Metro counters: The paper tickets solved one problem but created another. They had to be punched at the counter depending on destination and that took time. The result: winding queues.

It took more than half an hour for a passenger to get a ticket. Four queues from the ticket counter to the exit greeted two Jadavpur University students at Kalighat Metro station at 2.40pm. They fled, “scared to even attempt to get into the Metro”.

Many commuters did not know the name of the station where they should get down to visit a pandal. At Rabindra Sarovar, a young woman asked for a ticket to Ahiritolla. She meant Sovabazar. The man at the counter had to figure out what could be the nearest station to Ahiritolla. It took time.

An easy way out could have been a map listing the big Pujas along the Metro route.

Ride Ahead

Morning blues: If travelling on Sashthi morning was stressful, what lies in store is anybody’s guess. Most offices and business institutions will be closed from Saptami but the rush of revellers is only expected to swell.

Metro will run only from 2pm, trucks will enter and leave the city between 4am and 3pm and the police will start their day half an hour later at 3.30pm — unless decisions are taken overnight to tweak the system that has seen the police shift their focus from late afternoon to early morning to manage Puja traffic for the past few years.

“This year, the footfall on Sashthi morning was unprecedented.
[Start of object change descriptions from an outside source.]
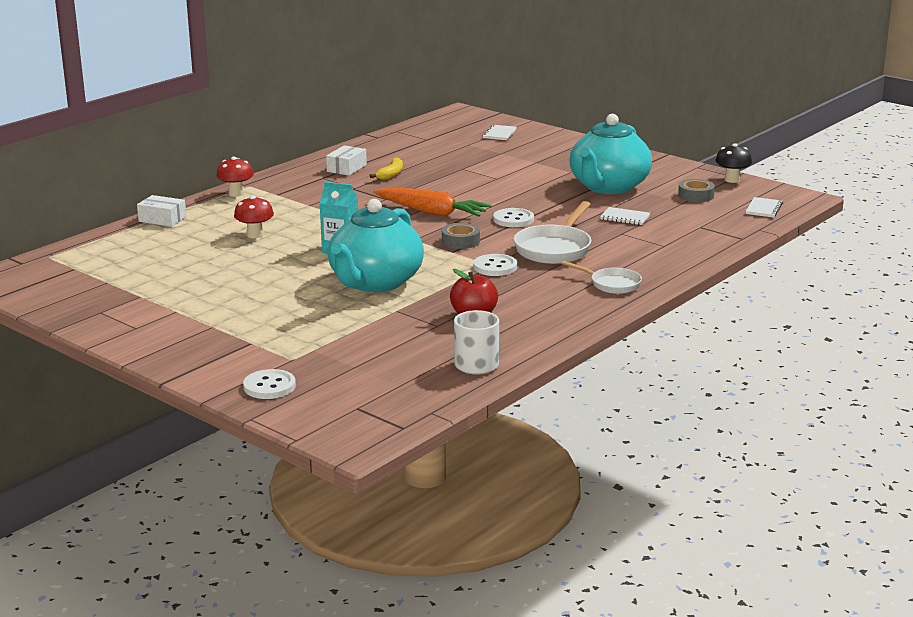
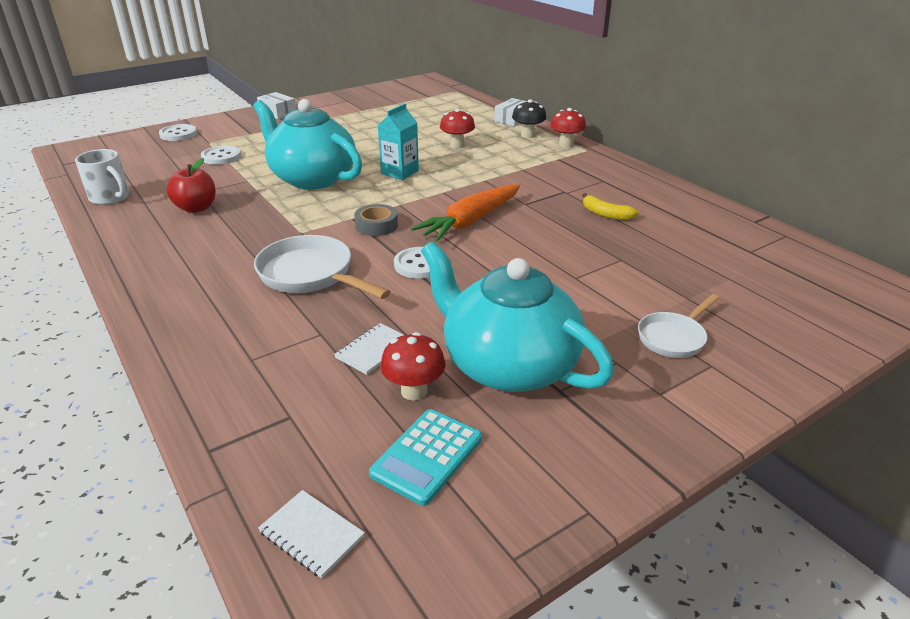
camera: 105 degrees right, 10 degrees up
white box [326,145,367,176] -> white box moved to [257,92,296,119]
white button [474,254,517,276] -> white button moved to [201,145,241,165]
white notebook [483,125,516,140] -> none
white pan [561,261,642,294] -> white pan moved to [638,294,719,358]
grey tape [678,179,715,202] -> turquoise calculator [369,409,482,506]
black mushroom [715,143,752,183] -> black mushroom moved to [512,99,546,138]
none -> red mushroom [380,332,446,401]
Every year, there is a rush on Panchami night and people generally start queuing again from the evening on Sashthi. Today was different. From 10am, we had about 10,000 people every hour,” said Sumanta Roy of the Jodhpur Park puja committee. “We request the police to get us extra deployment from tomorrow morning.”

Weather forecast: The Met office has forecast “mainly clear sky”. Temperature is expected to swing between a high of 33C and low of 22C.

Whether day traffic improves or worsens, whether Metro continues its smooth ride or acts up and whether the Met office is proved right or wrong, The Telegraph will be unable to slip the news under your door till Friday morning.